Thanks, and best regards,
Peter Müller

This can be configured to a weekly update.

For me it is an old ruleset:

Ruleset (2021-12-01 21:39:24)

But I see no update button! So how do I update?

I think if you press the save button in the Ruleset Settings box then it will update the ruleset that you have selected.

I just tried it on my system and now have

Ruleset (2021-12-14 01:25:02)

and it has the log4j rules and they are selected by default

No update for me! I tried the Save in the Ruleset Settings box (and just for fun in the Intrusion Prevention System box). It did not update.

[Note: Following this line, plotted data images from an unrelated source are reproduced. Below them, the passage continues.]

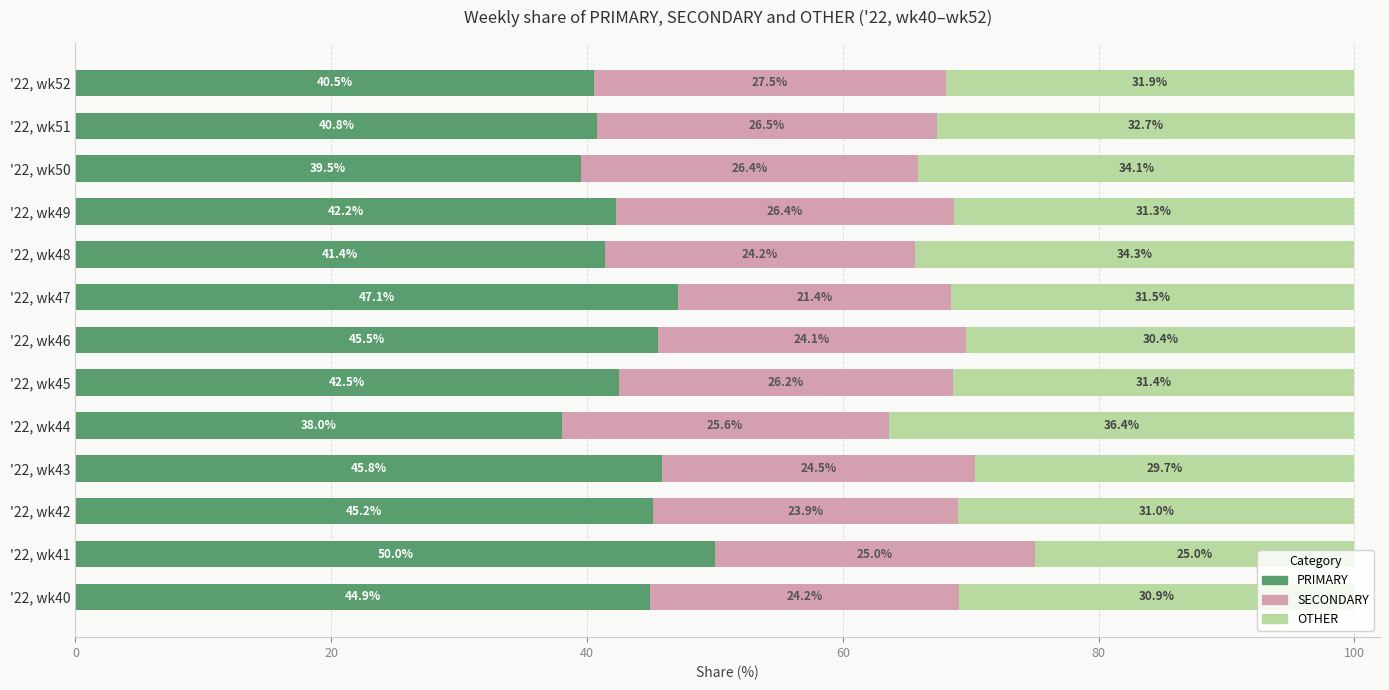

What is the difference between the PRIMARY values at '22, wk49 and '22, wk43?

3.6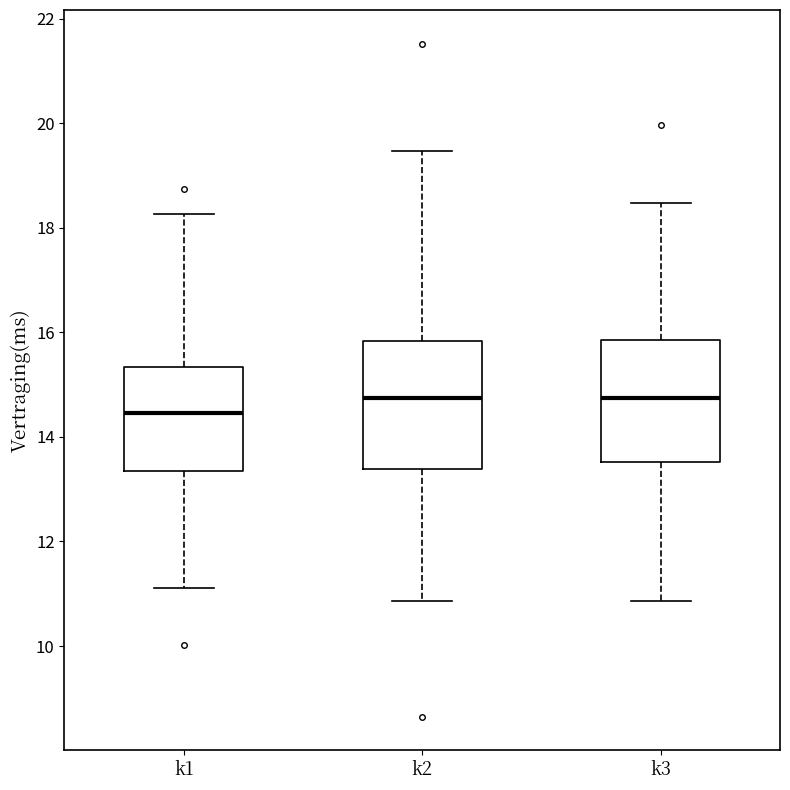

Where does the lower whisker of the box for k2 end on the y-axis? The values are not printed on the chart, so give them approximately, as read against the axis.

10.8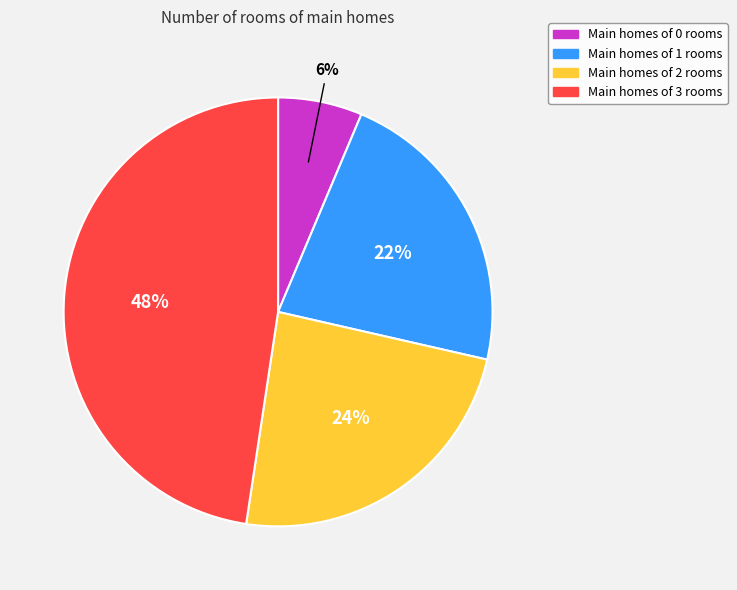

How many slices are in this pie chart?

4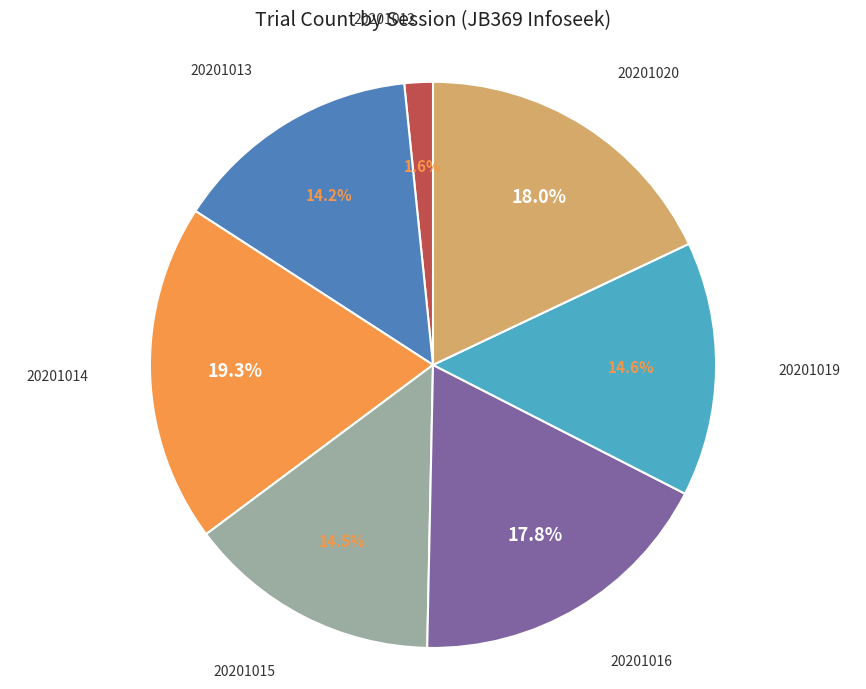

True or false: 20201014 accounts for 32% of the total.

False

This is using IPFire 2.27 (x86_64) - Core Update 161

I looked thru the messages log using

grep -ie "oinkmaster" -ie "suricata" /var/log/message

but did not find any update-ish type lines.

Is the “Emerging Threats Community ruleset” better than the “Snort/VRT GPLv2 Community Rules”?

OK: wiki.ipfire.org - Rulesets

Hi Jon,

Strange. I am also using Core Update 161.
Just to confirm you do have the frequency set to daily.

My only suggestion is to change the ruleset to the Snort/VRT Community rules and press save. You will get a completely different ruleset installed. Select the rules in the bottom section and Apply them and then save in the top IPS section and it should go to green and start. The ruleset time stamp should be very new.

Mine was

Ruleset (2021-12-14 21:23:15)

Be aware that when you do this your setting chosen in the Emerging Threats Community ruleset will be lost so take a note of which rules you had selected.

Then reselect the Emerging Threats Community ruleset and press save. Then select the required rules in the lower section and press Apply.
The timestamp for this ruleset on my system was then

Ruleset (2021-12-14 21:26:12)

that this works for you. If not then I have no further idea what the problem could be.

This is what I did in the past. And it worked as expected and the ruleset was updated to something current.

But, I didn’t want to do this again and have to re-set all of the rules. Especially the sub-rules.

So this will help me for today, but what about next time?

–

I was trying to find the code for the ruleset update. I thought I would stumble across it in fcrontab, or an fcron.daily, fcron.weekly, and I could not locate it. (and maybe that is the problem?!?)

I did find this:

[root@ipfire ~] # /etc/rc.d/init.d/suricata
Usage: /etc/rc.d/init.d/suricata {start|stop|restart|reload|status}

does a reload also update the ruleset?

Adolf @bonnietwin - what messages appeared in your message log when the update happened?

forgot to answer this question.

I changed it from weekly to daily and there is no difference. Still the same date.

This was the issue though I don’t know why. The suricata link was missing from fcron.weekly.

When I changed the Automatic Rule Update from Weekly to Daily …

Screen Shot 2021-12-14 at 6.41.14 PM1958×336 41.1 KB

… the suricata link appeared in fcron.daily. Changing the Automatic Rule Update from Daily to Weekly causes it to appear back in fcron.weekly.

My ruleset seems to be updating now:

Ruleset (2021-12-14 18:35:44)

Hi, I had one system that would not update the rules. I found that by setting the AutomaticRuleUpdate to Disabled and pressing Save it brought up a manual UpdateRuleset button!
Pressed that button and Save and voila the rules were updated Then set the AutomaticRuleUpdate back to Daily and Saved.

If you look at the link in fcron.xx you’ll find the real update command
/usr/local/bin/update-ids-ruleset
This does an immediate update.

Nice find! I never knew this existed!

Yes! That is what lead me to the missing fcron.xx. I knew something had to run the update-ids-ruleset command (a link) but I just couldn’t find it!!

Yes, this is more obscure than it should be.